The 100 year old institution is the largest department store in continental Europe so if you feel yourself dropping while you shop head to the Wintergarten on its seventh floor for a well-earned slice of cake while you enjoy breath-taking views across the city.
If something a little less traditional takes your fancy head for Flagshipstore on Oderbergerstrasse in Prenzlauer Berg to find a large variety of Berlin-based and international designers representing over 30 up and coming labels.
Eating and drinking
The list of restaurants and bars in Berlin is endless and so are the notorious nights in the city. Of course each neighbourhood has renowned cafes and bars to offer, some classics and some new.
Berlin's legendary night club Berghain
Along with Schmutziges Hobby or Betty F. you may want to check out the Pony Bar on Rosenthalerstrasse and dance the night away at Berghain - the most legendary club in Berlin, where the music never stops.
Enjoy lunch at Barcomi's deli or an Asian dinner at Transit on Rosenthaler Strasse or opt for Kuchi, a sushi restaurant popular with the celebrities.

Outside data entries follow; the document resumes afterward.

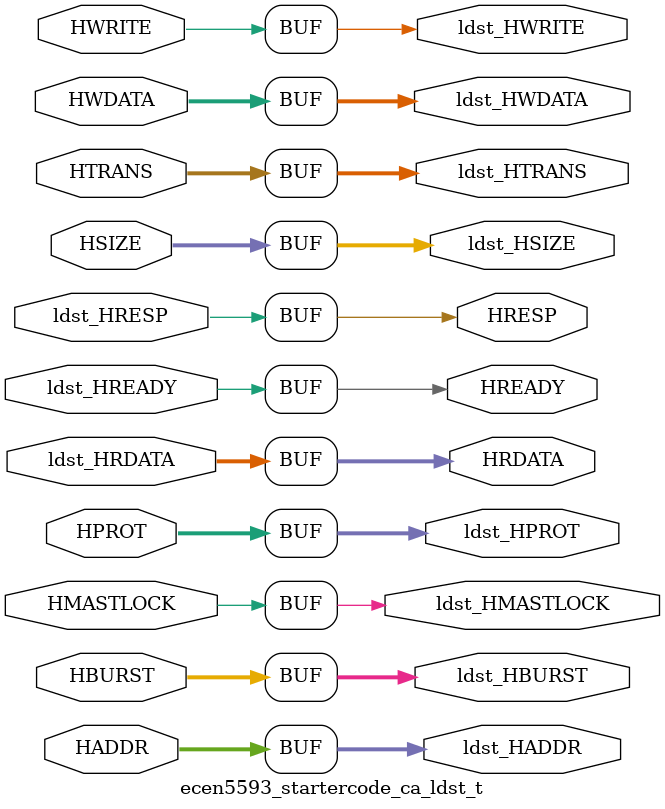
<source format=v>
/**
 *  Codasip s.r.o.
 * 
 *  CONFIDENTIAL
 * 
 *  Copyright 2024 Codasip s.r.o.
 * 
 *  All Rights Reserved.
 *  This file is part of the Codasip Studio product. No part of the Studio product, including this
 *  file, may be use, copied, modified, or distributed except in accordance with the terms contained
 *  in Codasip license agreement under which you obtained this file.
 * 
 *  \file
 *  \date    2024-02-27
 *  \author  Codasip (c) HW generator
 *  \version 9.4.2
 *  \brief   Contains module definition of the 'ecen5593_startercode_ca_ldst_t' CodAL interface.
 */

module ecen5593_startercode_ca_ldst_t(
    input  wire ldst_HREADY,
    input  wire ldst_HRESP,
    input  wire [31:0] ldst_HRDATA,
    input  wire [31:0] HADDR,
    input  wire [2:0] HBURST,
    input  wire HMASTLOCK,
    input  wire [3:0] HPROT,
    input  wire [2:0] HSIZE,
    input  wire [1:0] HTRANS,
    input  wire HWRITE,
    input  wire [31:0] HWDATA,
    output wire [31:0] ldst_HADDR,
    output wire [2:0] ldst_HBURST,
    output wire ldst_HMASTLOCK,
    output wire [3:0] ldst_HPROT,
    output wire [2:0] ldst_HSIZE,
    output wire [1:0] ldst_HTRANS,
    output wire ldst_HWRITE,
    output wire [31:0] ldst_HWDATA,
    output wire HREADY,
    output wire HRESP,
    output wire [31:0] HRDATA
);
    // data-path code:
    assign ldst_HADDR = HADDR;
    assign ldst_HBURST = HBURST;
    assign ldst_HMASTLOCK = HMASTLOCK;
    assign ldst_HPROT = HPROT;
    assign ldst_HSIZE = HSIZE;
    assign ldst_HTRANS = HTRANS;
    assign ldst_HWRITE = HWRITE;
    assign HRESP = ldst_HRESP;
    assign HREADY = ldst_HREADY;
    assign HRDATA = ldst_HRDATA;
    assign ldst_HWDATA = HWDATA;
endmodule // ecen5593_startercode_ca_ldst_t

</source>
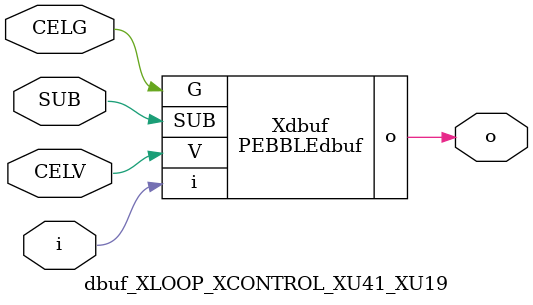
<source format=v>



module PEBBLEdbuf ( o, G, SUB, V, i );

  input V;
  input i;
  input G;
  output o;
  input SUB;
endmodule

//Celera Confidential Do Not Copy dbuf_XLOOP_XCONTROL_XU41_XU19
//Celera Confidential Symbol Generator
//Digital Buffer
module dbuf_XLOOP_XCONTROL_XU41_XU19 (CELV,CELG,i,o,SUB);
input CELV;
input CELG;
input i;
input SUB;
output o;

//Celera Confidential Do Not Copy dbuf
PEBBLEdbuf Xdbuf(
.V (CELV),
.i (i),
.o (o),
.SUB (SUB),
.G (CELG)
);
//,diesize,PEBBLEdbuf

//Celera Confidential Do Not Copy Module End
//Celera Schematic Generator
endmodule

</source>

Hoek on Wilmersdorferstrasse offers more traditional German dishes. On a Saturday mornings Rogacki, also on Wilmersdorferstrasse, is brilliant to fight a hang-over.
The best time to come
In Berlin you will never get bored. Be it fashion week, the movie festival Berlinale or the city marathon - something is always going on. Berlin is probably best to visit during the summer, when life is happening outside on the streets, in the cafe's along the sidewalk and in the parks.
But even with all the indoor sights and museums, Berlin can easily be enjoyed on a rainy or snowy day, too. The opportunities are endless and you will find it easy to run with crowd.
Just take in the diversity and creativity of a city that's constantly reinventing itself.